Przed pielgrzymką do Turcji
- 27 listopada, 2006
- przeczytasz w 1 minutę
Przed papieską wizytą w Turcji, która rozpoczyna się od jutra, zarówno Watykan jak i rząd turecki wprowadzają ostre środki bezpieczeństwa. Benedykt XVI nie będzie podróżował papamobile, lecz specjalnym, opancerzonym samochodem. Będzie też najprawdopodobniej nosił pod sutanną kuloodporną kamizelkę. Poza tym gościa będą chronić snajperzy, siły specjalne, helikoptery i łodzie. Wczoraj papież próbował zneutralizować nieprzychylne nastawienie muzułmanów przekazując serdeczne pozdrowienia dla Turków podczas modlitwy […]
Przed papieską wizytą w Turcji, która rozpoczyna się od jutra, zarówno Watykan jak i rząd turecki wprowadzają ostre środki bezpieczeństwa. Benedykt XVI nie będzie podróżował papamobile, lecz specjalnym, opancerzonym samochodem. Będzie też najprawdopodobniej nosił pod sutanną kuloodporną kamizelkę. Poza tym gościa będą chronić snajperzy, siły specjalne, helikoptery i łodzie.
Wczoraj papież próbował zneutralizować nieprzychylne nastawienie muzułmanów przekazując serdeczne pozdrowienia dla Turków podczas modlitwy na Anioł Pański.

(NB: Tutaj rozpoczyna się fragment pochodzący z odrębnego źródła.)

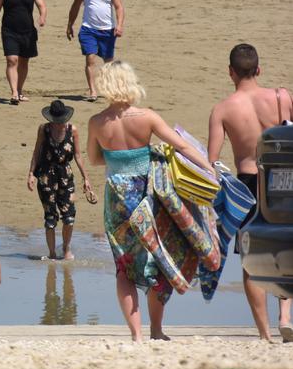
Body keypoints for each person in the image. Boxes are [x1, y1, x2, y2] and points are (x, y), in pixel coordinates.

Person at [87, 61, 213, 341]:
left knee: (124, 265)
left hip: (116, 198)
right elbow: (181, 145)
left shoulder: (96, 122)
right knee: (158, 256)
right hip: (147, 195)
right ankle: (156, 330)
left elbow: (95, 159)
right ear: (130, 82)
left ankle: (136, 335)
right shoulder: (147, 117)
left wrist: (116, 156)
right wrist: (208, 168)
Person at [206, 42, 293, 341]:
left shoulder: (222, 110)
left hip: (247, 183)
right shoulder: (282, 97)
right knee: (287, 246)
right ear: (259, 70)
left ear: (231, 72)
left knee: (252, 259)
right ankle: (286, 317)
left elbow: (212, 160)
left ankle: (264, 334)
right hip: (283, 178)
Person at [28, 100, 94, 261]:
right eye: (55, 121)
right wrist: (31, 173)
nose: (59, 124)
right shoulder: (44, 129)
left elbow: (78, 155)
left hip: (66, 174)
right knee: (50, 217)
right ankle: (51, 253)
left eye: (61, 121)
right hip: (46, 176)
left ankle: (66, 248)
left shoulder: (73, 130)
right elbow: (36, 151)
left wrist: (86, 178)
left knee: (69, 216)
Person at [65, 0, 123, 100]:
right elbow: (76, 6)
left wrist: (119, 25)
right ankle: (93, 91)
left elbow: (118, 7)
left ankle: (111, 89)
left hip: (107, 30)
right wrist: (70, 25)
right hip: (88, 29)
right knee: (90, 58)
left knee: (108, 61)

Program pielgrzymki obejmuje też wizytę w Błękitnym Meczecie w Stambule.
Benedykt XVI będzie drugim papieżem — po swoim poprzedniku – który odwiedzi muzułmańską świątynię.
Wczoraj w Stambule przeciwko wizycie Benedykta XVI w Turcji protestowało kilkanaście tysięcy muzułman, dla których papież jest reprezentantem zła. Również przedstawiciele rządu tureckiego — zapewniając środki bezpieczeństwa — jednocześnie chłodno odnoszą się do wizyty papieskiej z uwagi na fakt, że papież jeszcze jako kardynał wypowiadał się przeciwko rozszerzeniu UE o Turcję.